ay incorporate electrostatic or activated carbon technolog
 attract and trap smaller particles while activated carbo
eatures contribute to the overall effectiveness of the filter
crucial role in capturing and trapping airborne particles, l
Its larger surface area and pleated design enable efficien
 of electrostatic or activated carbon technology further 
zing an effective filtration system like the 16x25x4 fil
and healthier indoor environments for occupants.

---

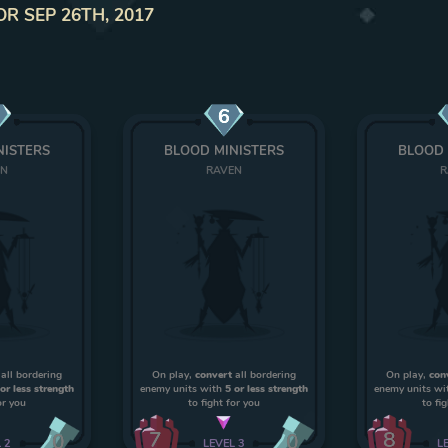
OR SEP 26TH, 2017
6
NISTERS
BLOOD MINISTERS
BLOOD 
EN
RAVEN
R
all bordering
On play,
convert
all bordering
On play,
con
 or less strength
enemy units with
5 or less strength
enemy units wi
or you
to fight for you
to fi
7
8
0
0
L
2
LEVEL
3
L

---

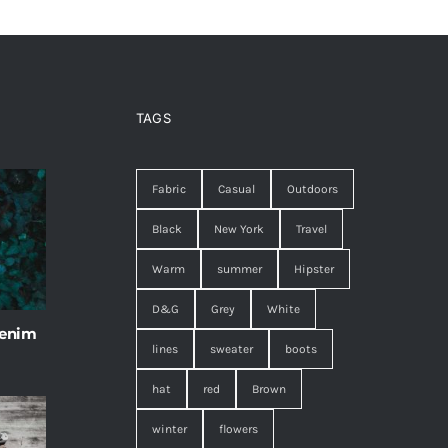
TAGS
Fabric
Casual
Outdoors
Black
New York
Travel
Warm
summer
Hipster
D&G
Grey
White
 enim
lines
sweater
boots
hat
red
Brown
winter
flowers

◆ Tarefa ◆
Pode reescrever as linhas a partir da que contém "ay incorporate electrostatic" até a que contém "and healthier indoor", trocando "electrostatic" por "ionic" e deixando todo o resto igual?

◆ Solução ◆
ay incorporate ionic or activated carbon technolog
 attract and trap smaller particles while activated carbo
eatures contribute to the overall effectiveness of the filter
crucial role in capturing and trapping airborne particles, l
Its larger surface area and pleated design enable efficien
 of ionic or activated carbon technology further 
zing an effective filtration system like the 16x25x4 fil
and healthier indoor environments for occupants.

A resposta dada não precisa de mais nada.